Now here we are, halfway through Luke’s gospel, and you can just imagine the response of the crowd. The disciples are there, surely, and others who have been tracking with Jesus; some first-timers who don’t know him, probably, too. Some are curious, standing up on their tip-toes, scooting closer to see why he has called this woman forward.  Some remember what happened last time he interacted with a stranger on the Sabbath, and put their heads in their hands, hoping he learned his lesson.  But no. He tells her, “Woman, you are set free from your ailment,” lays his hands on her, and she stands up straight and praises God. And everyone rejoices?

Well, not yet. The synagogue leader has been trumped by his guest preacher, and starts to get territorial. He can’t really be angry with the woman—she didn’t even ask to be healed, she just walked in. He can’t really ask Jesus do undo the healing and wait until sundown, when the Sabbath is over—that wouldn’t gain him any popularity points. So he gets legalistic.  “Six days!  Sunday through Friday you could do your work!  But no! You have to come and profane the Sabbath!” The synagogue leader is not wrong.  He’s a leader.  He knows the rules, and this is one of the Top Ten, after all: “Remember the Sabbath day, and keep it holy. Six days you shall labor and do all your work, But the seventh day is a Sabbath to the LORD your God; you shall not do any work—you, your son or your daughter, your male or female slave your livestock, or the alien resident in your towns. For in six days the LORD made heaven and earth, the sea, and all that is in them, but rested the seventh day; therefore the LORD blessed the Sabbath day and consecrated it.” Not only that, but later in Exodus the Torah tells us that anyone who works on the Sabbath shall be put to death. If you’re going to mess with a commandment, pick a different one—God is serious about this one. 

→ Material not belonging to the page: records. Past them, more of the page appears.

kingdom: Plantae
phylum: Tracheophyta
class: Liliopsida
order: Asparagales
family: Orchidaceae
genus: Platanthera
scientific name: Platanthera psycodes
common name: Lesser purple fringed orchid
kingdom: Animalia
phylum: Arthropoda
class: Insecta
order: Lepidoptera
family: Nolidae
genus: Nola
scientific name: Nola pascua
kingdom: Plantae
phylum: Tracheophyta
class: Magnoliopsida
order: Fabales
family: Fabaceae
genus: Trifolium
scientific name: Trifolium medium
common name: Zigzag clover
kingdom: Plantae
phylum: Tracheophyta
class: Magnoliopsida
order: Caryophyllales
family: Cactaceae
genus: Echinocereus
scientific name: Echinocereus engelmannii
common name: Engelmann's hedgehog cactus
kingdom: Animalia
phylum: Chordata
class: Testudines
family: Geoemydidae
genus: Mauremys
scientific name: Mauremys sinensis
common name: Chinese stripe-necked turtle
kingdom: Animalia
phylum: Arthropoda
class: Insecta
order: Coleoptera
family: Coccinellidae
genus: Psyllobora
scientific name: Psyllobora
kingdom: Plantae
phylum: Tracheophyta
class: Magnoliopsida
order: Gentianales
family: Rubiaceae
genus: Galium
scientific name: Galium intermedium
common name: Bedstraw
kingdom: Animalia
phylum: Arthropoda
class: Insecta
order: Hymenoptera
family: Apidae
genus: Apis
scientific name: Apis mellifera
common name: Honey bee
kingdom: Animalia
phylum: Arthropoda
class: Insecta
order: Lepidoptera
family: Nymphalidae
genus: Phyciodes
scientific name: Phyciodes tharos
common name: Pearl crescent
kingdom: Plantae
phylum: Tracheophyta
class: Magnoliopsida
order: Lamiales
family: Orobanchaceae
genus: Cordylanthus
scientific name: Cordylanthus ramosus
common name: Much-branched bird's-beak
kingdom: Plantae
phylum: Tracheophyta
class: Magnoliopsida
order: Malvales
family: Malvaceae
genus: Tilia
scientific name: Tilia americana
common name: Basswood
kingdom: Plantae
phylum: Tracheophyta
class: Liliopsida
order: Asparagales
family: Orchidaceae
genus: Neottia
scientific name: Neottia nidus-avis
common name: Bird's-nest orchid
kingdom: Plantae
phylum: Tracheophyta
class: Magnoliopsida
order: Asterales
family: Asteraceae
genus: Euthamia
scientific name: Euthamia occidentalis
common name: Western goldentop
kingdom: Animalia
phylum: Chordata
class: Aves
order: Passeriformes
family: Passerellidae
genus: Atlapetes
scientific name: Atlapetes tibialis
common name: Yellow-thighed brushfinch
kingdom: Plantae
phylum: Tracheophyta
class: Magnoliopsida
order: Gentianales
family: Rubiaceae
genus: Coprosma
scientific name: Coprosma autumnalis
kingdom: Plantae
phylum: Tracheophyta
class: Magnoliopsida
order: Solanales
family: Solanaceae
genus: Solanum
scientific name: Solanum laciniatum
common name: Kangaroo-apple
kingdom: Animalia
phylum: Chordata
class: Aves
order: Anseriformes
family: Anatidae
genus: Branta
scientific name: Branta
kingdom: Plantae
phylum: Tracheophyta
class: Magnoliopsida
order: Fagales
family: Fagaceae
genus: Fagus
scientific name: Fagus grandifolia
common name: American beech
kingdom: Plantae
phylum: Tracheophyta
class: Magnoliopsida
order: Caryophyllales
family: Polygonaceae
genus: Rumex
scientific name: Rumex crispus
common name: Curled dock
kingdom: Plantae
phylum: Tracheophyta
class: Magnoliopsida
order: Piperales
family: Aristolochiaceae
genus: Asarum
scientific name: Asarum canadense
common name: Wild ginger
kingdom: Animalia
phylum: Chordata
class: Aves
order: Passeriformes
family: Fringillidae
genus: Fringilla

So, again, why?  Why does Jesus heal on the Sabbath, instead of waiting a few hours until the next day?  Why does Luke have this story that is not found anywhere else?  Well, remember, in Luke everything Jesus does is salvation, and salvation means “being set free from whatever binds you right here, right now”. Jesus is also right.  He knows about Sabbath—Sabbath is a promise from God who knows we probably work too hard most of the time because work is hard. Sabbath is a promise that for one day we don’t have to work, one day we are set free from the daily grind. Jesus knows that Sabbath is important—it’s vital to life. Indeed, Sabbath is a different day—while we work ourselves to death the other six days, Sabbath is for life. “Sabbath is a day that lifts people’s eyes to God’s promise in the midst of the most unpromising circumstances.”[1] So Jesus does what gives life on the Sabbath, as he believes is holy work on a holy day: he saves this woman, frees her from what had bound her, so that she can lift her eyes to God for the first time in 18 years. Jesus brings life, even on the Sabbath—that is why he does what he does.

As a religious leader, or a person in general, I am not much of a rule breaker.  But I am learning as I continue on this journey of faith that sometimes “the right thing to do”, the holy thing, is not within the rules.  We are not called to break rules blatantly just to get attention; that is never why Jesus breaks rules. But we are called to bring life in world that insists on death—our news stories again and again remind us what a dangerous world this can be for bodies, minds, and souls. We are called to proclaim God’s promise in the midst of unpromising circumstances. We are called to see what those who are bent over with shame and fear and oppression and disease cannot see, and to help lift them up even when it’s inconvenient or disrupts our sacred order of perpetual busy-ness. We may not get the importance of Sabbath in this story because we just don’t get Sabbath—we don’t observe it, we don’t practice it. Jesus shows us that Sabbath is not about keeping rules—it’s about giving life, it’s about making the world a better place, it’s about living in the kingdom of God here and now. May God help us to stand up and see the kingdom come, on earth as it is in heaven!  Amen. 





[1] Swanson, Richard W. Provoking the Gospel of Luke: A Storyteller’s Commentary, Year C. Cleveland, OH: Pilgrim Press, 2006.